In a Ninth Circuit mandamus case the court granted the writ and directed that the district court vacate an order transferring the action. Sunshine Beauty Supplies, Inc. v. United States Dist. Court for the Cent. Dist. of California, 872 F.2d 310 (9th Cir. 1989). The court reasoned that, although the petitioner could appeal after final judgment in the transferee district, "the prejudice that results from an erroneous transfer order is of a type not correctable on appeal." Id. at 311. By this statement we take the court to have meant that the prejudice lies in trying the case in a forum to which it should not have been transferred.
Southern Railway Co. v. Madden, 235 F.2d 198 (4th Cir.), cert. denied, 352 U.S. 953, 77 S. Ct. 328, 1 L. Ed. 2d 244 (1956), was an appeal after final judgment against the defendants whose motion for transfer was held to have been erroneously denied. There were also trial errors. In reversing and remanding for a new trial the Fourth Circuit directed that the case be transferred, without describing any prejudice to the appellant as to the forum other than the abuse of discretion in denying transfer.
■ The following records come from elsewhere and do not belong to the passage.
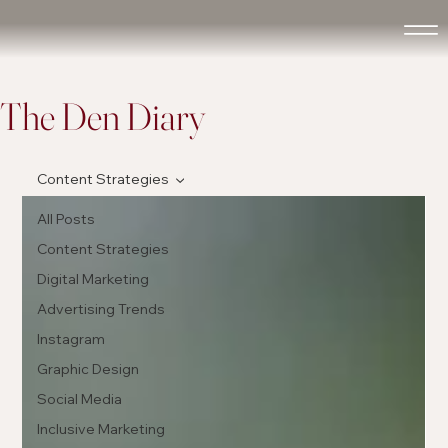
The Den Diary
Content Strategies
All Posts
Content Strategies
Digital Marketing
Advertising Trends
Instagram
Graphic Design
Social Media
Inclusive Marketing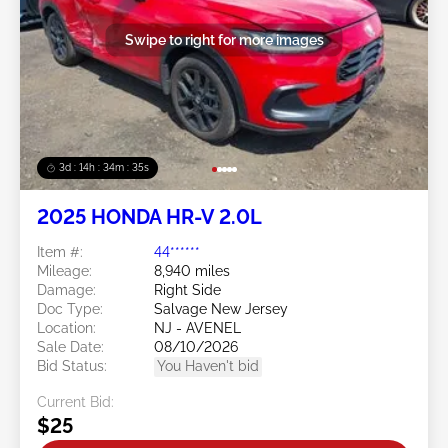
Swipe to right for more images
3d : 14h : 34m : 32s
2025 HONDA HR-V 2.0L
Item #:
44******
Mileage:
8,940 miles
Damage:
Right Side
Doc Type:
Salvage New Jersey
Location:
NJ - AVENEL
Sale Date:
08/10/2026
Bid Status:
You Haven't bid
Current Bid:
$25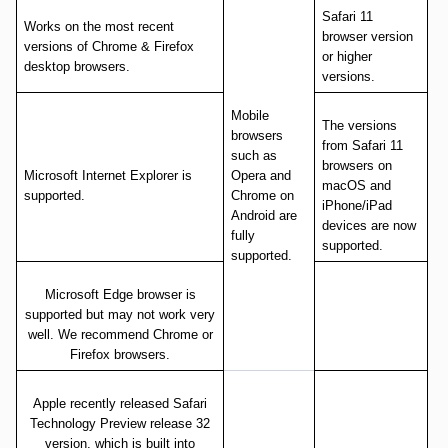
Safari 11
Works on the most recent
browser version
versions of Chrome & Firefox
or higher
desktop browsers.
versions.
Mobile
The versions
browsers
from Safari 11
such as
browsers on
Microsoft Internet Explorer is
Opera and
macOS and
supported.
Chrome on
iPhone/iPad
Android are
devices are now
fully
supported.
supported.
Microsoft Edge browser is
supported but may not work very
well. We recommend Chrome or
Firefox browsers.
Apple recently released Safari
Technology Preview release 32
version, which is built into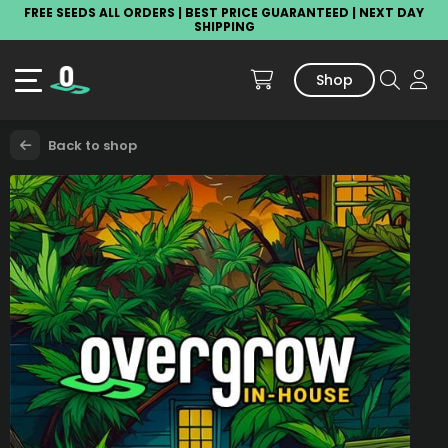
FREE SEEDS ALL ORDERS | BEST PRICE GUARANTEED | NEXT DAY
SHIPPING
Shop
Back to shop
The federal cases that recognize, at least theoretically, the availability of mandamus prior to final judgment supports reversal in the instant matter. The federal mandamus cases implicitly recognize that there is prejudice in plaintiffs' being required to try their cases in forums to which they have been erroneously transferred; otherwise there would be no purpose in proclaiming and preserving the power to rectify by mandamus a true abuse of discretion before final judgment.
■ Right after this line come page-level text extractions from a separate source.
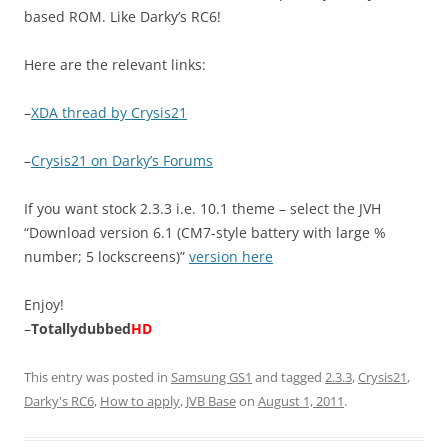
based ROM. Like Darky’s RC6!
Here are the relevant links:
–
XDA thread by Crysis21
–
Crysis21 on Darky’s Forums
If you want stock 2.3.3 i.e. 10.1 theme – select the JVH
“Download version 6.1 (CM7-style battery with large %
number; 5 lockscreens)”
version here
Enjoy!
–
Totallydubbed
HD
This entry was posted in
Samsung GS1
and tagged
2.3.3
,
Crysis21
,
Darky's RC6
,
How to apply
,
JVB Base
on
August 1, 2011
.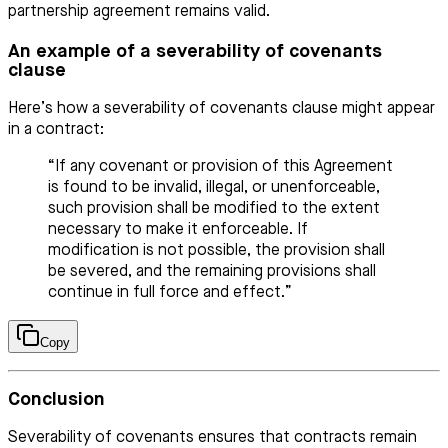
partnership agreement remains valid.
An example of a severability of covenants
clause
Here’s how a severability of covenants clause might appear
in a contract:
“If any covenant or provision of this Agreement
is found to be invalid, illegal, or unenforceable,
such provision shall be modified to the extent
necessary to make it enforceable. If
modification is not possible, the provision shall
be severed, and the remaining provisions shall
continue in full force and effect.”
Copy
Conclusion
Severability of covenants ensures that contracts remain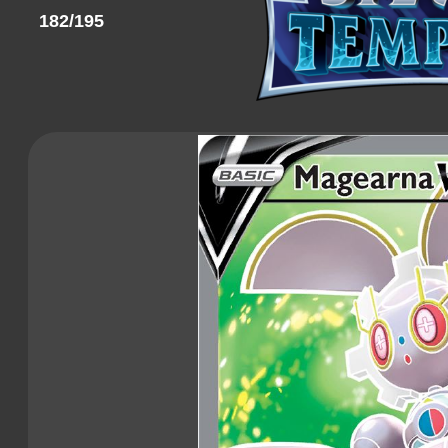
182/195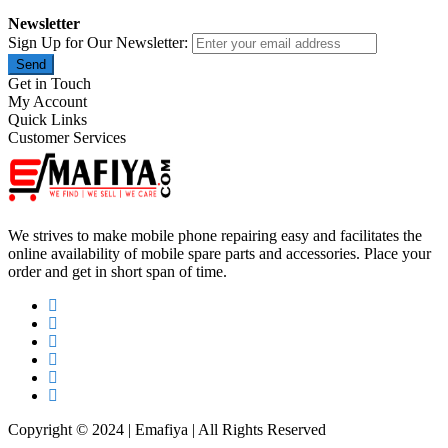
Newsletter
Sign Up for Our Newsletter:
Send
Get in Touch
My Account
Quick Links
Customer Services
We strives to make mobile phone repairing easy and facilitates the
online availability of mobile spare parts and accessories. Place your
order and get in short span of time.
Copyright © 2024 | Emafiya | All Rights Reserved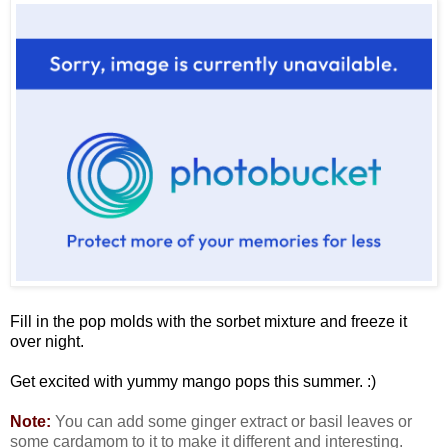
Fill in the pop molds with the sorbet mixture and freeze it
over night.
Get excited with yummy mango pops this summer. :)
Note:
You can add some ginger extract or basil leaves or
some cardamom to it to make it different and interesting.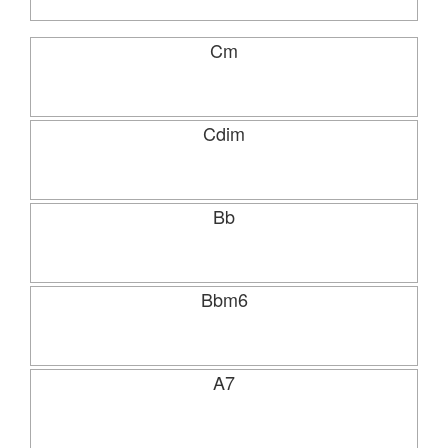
Cm
Cdim
Bb
Bbm6
A7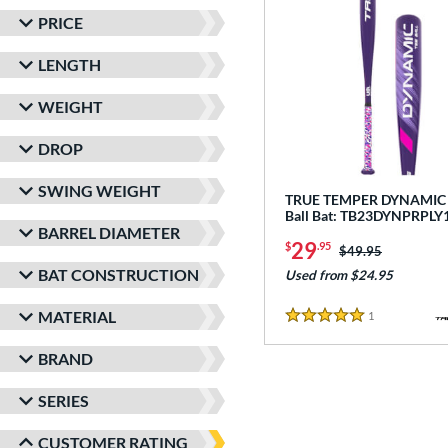
PRICE
LENGTH
WEIGHT
DROP
SWING WEIGHT
TRUE TEMPER DYNAMIC -
Ball Bat: TB23DYNPRPLY
BARREL DIAMETER
29
$
.95
Price was:
$49.95
BAT CONSTRUCTION
Used from $24.95
MATERIAL
1
Reviews
5 Stars
BRAND
SERIES
CUSTOMER RATING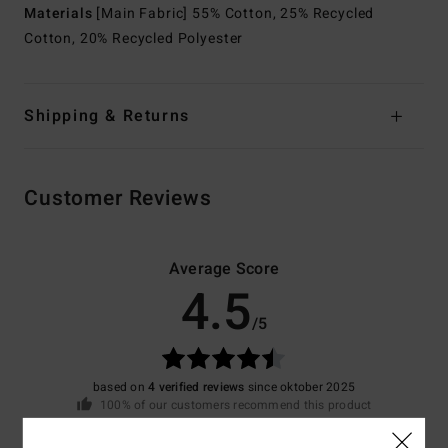
Materials
[Main Fabric] 55% Cotton, 25% Recycled
Cotton, 20% Recycled Polyester
Shipping & Returns
Customer Reviews
Average Score
4.5
/5
based on
4 verified reviews
since oktober 2025
100% of our customers recommend this product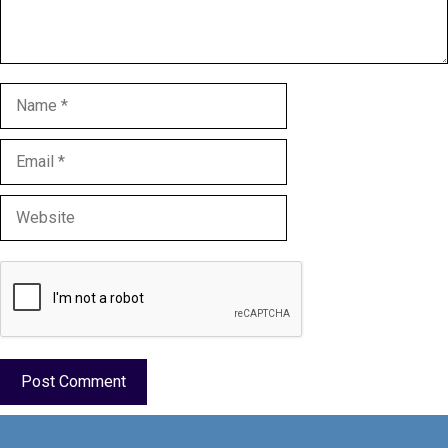
Name
Email
Website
Further, we do not accept that the aggrieved plaintiff must show that the alleged error was result-altering in order for it to be remedied after final judgment. That is a nearly impossible standard to meet when juries are randomly selected within the competing venues. Under a standard of actual prejudice a transfer resulting from an abuse of discretion would be effectively unreviewable. That is not a desirable result from the standpoint of the "'public interest factors of systemic integrity and fairness.'" Urquhart, 339 Md. at 17, 660 A.2d at 420 (citing Odenton, 320 Md. at 40, 575 A.2d at 1238) (in turn, citing Stewart Org., Inc. v. Ricoh Corp., 487 U.S. 22, 30, 108 S. Ct. 2239, 2244, 101 L. Ed. 2d 22, 32 (1988)).
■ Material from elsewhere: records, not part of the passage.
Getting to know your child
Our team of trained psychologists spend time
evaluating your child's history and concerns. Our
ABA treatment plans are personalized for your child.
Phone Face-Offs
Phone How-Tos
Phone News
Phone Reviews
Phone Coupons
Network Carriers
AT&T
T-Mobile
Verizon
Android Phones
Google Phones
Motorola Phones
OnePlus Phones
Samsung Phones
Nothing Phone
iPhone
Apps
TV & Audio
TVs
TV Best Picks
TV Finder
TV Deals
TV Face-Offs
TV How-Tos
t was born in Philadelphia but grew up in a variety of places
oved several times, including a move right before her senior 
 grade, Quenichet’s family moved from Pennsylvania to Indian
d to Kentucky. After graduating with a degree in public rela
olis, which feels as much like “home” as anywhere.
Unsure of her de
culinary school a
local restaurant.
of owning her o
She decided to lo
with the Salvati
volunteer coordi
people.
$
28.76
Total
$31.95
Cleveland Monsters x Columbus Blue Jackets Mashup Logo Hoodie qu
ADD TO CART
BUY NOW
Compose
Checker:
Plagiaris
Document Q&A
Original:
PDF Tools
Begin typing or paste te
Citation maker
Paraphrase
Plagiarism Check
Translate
Here, we have held in Part I that the transfer was an abuse of discretion. The Nuneses seek their remedy after final judgment was entered in the wrong forum. Although the time spent by the Nuneses in the wrong forum, over their repeated objections, cannot be restored, the remedy is a new trial in the Circuit Court for Baltimore City against Leung and Commock.
JUDGMENT OF THE COURT OF SPECIAL APPEALS AFFIRMED. COSTS TO BE PAID BY THE PETITIONERS.